* _How to complete this task_
Return only the lines from the top of the data down to the one that holds "with China’s Huawei", both included, without any pictures.

[[ Available data, beginning ]]

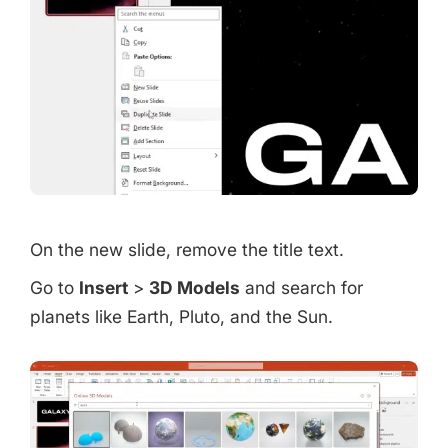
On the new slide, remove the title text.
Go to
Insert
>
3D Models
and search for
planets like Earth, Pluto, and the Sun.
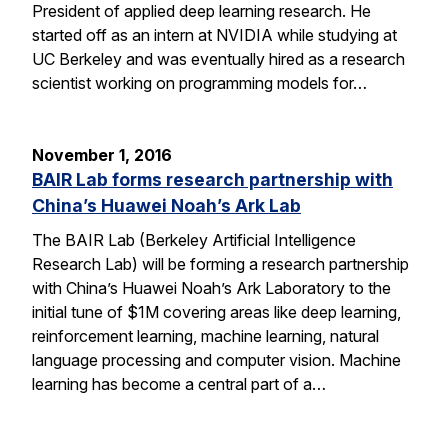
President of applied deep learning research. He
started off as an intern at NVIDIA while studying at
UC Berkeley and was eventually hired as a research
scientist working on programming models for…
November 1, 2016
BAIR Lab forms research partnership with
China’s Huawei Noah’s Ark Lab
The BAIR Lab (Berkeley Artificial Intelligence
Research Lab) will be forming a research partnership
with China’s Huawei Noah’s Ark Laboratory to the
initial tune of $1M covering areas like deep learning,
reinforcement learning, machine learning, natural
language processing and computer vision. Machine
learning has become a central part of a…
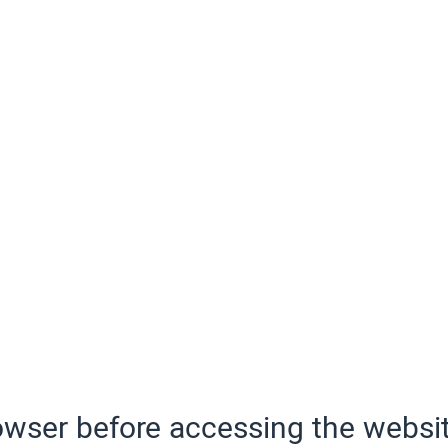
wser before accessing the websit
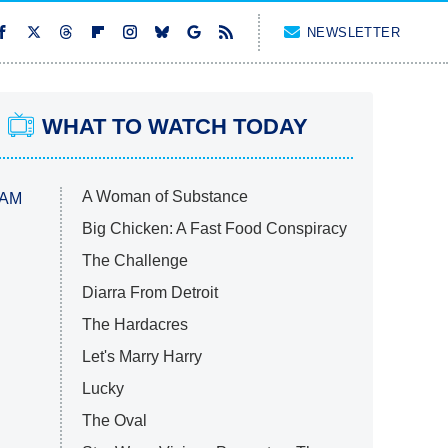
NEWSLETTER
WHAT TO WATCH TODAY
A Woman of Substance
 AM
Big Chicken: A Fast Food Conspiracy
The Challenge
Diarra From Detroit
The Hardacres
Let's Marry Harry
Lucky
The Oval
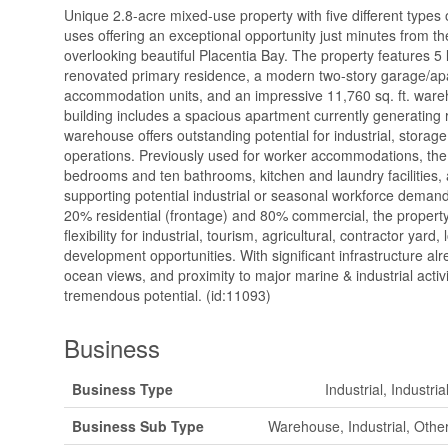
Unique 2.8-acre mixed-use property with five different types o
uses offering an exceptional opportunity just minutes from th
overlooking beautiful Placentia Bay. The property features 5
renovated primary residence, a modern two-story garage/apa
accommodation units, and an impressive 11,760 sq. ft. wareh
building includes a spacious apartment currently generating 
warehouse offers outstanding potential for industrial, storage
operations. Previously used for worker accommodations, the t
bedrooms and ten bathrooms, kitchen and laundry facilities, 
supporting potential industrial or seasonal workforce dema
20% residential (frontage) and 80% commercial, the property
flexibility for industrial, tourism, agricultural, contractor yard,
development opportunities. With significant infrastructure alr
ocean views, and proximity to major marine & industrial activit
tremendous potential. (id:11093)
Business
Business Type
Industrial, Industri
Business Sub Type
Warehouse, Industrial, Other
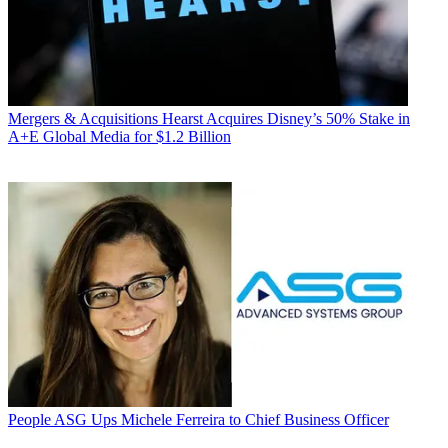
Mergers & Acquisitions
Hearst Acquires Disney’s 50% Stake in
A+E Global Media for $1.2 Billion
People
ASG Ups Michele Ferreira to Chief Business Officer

[[ Available data, end ]]

* _Your solution_
On the new slide, remove the title text.
Go to
Insert
>
3D Models
and search for
planets like Earth, Pluto, and the Sun.
President of applied deep learning research. He
started off as an intern at NVIDIA while studying at
UC Berkeley and was eventually hired as a research
scientist working on programming models for…
November 1, 2016
BAIR Lab forms research partnership with
China’s Huawei Noah’s Ark Lab
The BAIR Lab (Berkeley Artificial Intelligence
Research Lab) will be forming a research partnership
with China’s Huawei Noah’s Ark Laboratory to the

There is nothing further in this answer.